» **REQUIRED ACTION**
Reproduce the lines below, substituting "slowUp La Vallée" for "slowuplavallee" wherever it occurs and keeping all other text unchanged.

» **THE RECORDS**
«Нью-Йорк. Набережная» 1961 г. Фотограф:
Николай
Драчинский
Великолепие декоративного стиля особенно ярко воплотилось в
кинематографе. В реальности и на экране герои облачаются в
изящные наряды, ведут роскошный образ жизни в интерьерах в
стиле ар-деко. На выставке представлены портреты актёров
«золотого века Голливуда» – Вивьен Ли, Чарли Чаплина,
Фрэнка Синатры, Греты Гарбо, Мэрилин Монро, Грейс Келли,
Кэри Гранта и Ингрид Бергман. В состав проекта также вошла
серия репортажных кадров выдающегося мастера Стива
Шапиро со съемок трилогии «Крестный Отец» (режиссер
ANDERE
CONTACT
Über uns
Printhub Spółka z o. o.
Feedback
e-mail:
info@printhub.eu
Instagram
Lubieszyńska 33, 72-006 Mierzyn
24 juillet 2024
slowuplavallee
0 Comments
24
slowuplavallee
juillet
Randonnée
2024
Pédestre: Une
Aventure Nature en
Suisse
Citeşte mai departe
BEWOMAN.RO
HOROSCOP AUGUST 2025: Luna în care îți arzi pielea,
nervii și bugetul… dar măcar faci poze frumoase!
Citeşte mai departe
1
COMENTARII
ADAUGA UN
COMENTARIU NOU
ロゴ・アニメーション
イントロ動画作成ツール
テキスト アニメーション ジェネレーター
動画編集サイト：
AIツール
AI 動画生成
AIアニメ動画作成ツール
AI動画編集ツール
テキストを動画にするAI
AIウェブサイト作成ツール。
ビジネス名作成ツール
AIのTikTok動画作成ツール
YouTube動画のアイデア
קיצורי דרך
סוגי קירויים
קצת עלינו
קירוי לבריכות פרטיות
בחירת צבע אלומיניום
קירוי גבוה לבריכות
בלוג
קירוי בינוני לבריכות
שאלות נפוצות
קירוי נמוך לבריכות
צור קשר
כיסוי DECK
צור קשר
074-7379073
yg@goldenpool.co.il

» **RESULT OF THE EXERCISE**
«Нью-Йорк. Набережная» 1961 г. Фотограф:
Николай
Драчинский
Великолепие декоративного стиля особенно ярко воплотилось в
кинематографе. В реальности и на экране герои облачаются в
изящные наряды, ведут роскошный образ жизни в интерьерах в
стиле ар-деко. На выставке представлены портреты актёров
«золотого века Голливуда» – Вивьен Ли, Чарли Чаплина,
Фрэнка Синатры, Греты Гарбо, Мэрилин Монро, Грейс Келли,
Кэри Гранта и Ингрид Бергман. В состав проекта также вошла
серия репортажных кадров выдающегося мастера Стива
Шапиро со съемок трилогии «Крестный Отец» (режиссер
ANDERE
CONTACT
Über uns
Printhub Spółka z o. o.
Feedback
e-mail:
info@printhub.eu
Instagram
Lubieszyńska 33, 72-006 Mierzyn
24 juillet 2024
slowUp La Vallée
0 Comments
24
slowUp La Vallée
juillet
Randonnée
2024
Pédestre: Une
Aventure Nature en
Suisse
Citeşte mai departe
BEWOMAN.RO
HOROSCOP AUGUST 2025: Luna în care îți arzi pielea,
nervii și bugetul… dar măcar faci poze frumoase!
Citeşte mai departe
1
COMENTARII
ADAUGA UN
COMENTARIU NOU
ロゴ・アニメーション
イントロ動画作成ツール
テキスト アニメーション ジェネレーター
動画編集サイト：
AIツール
AI 動画生成
AIアニメ動画作成ツール
AI動画編集ツール
テキストを動画にするAI
AIウェブサイト作成ツール。
ビジネス名作成ツール
AIのTikTok動画作成ツール
YouTube動画のアイデア
קיצורי דרך
סוגי קירויים
קצת עלינו
קירוי לבריכות פרטיות
בחירת צבע אלומיניום
קירוי גבוה לבריכות
בלוג
קירוי בינוני לבריכות
שאלות נפוצות
קירוי נמוך לבריכות
צור קשר
כיסוי DECK
צור קשר
074-7379073
yg@goldenpool.co.il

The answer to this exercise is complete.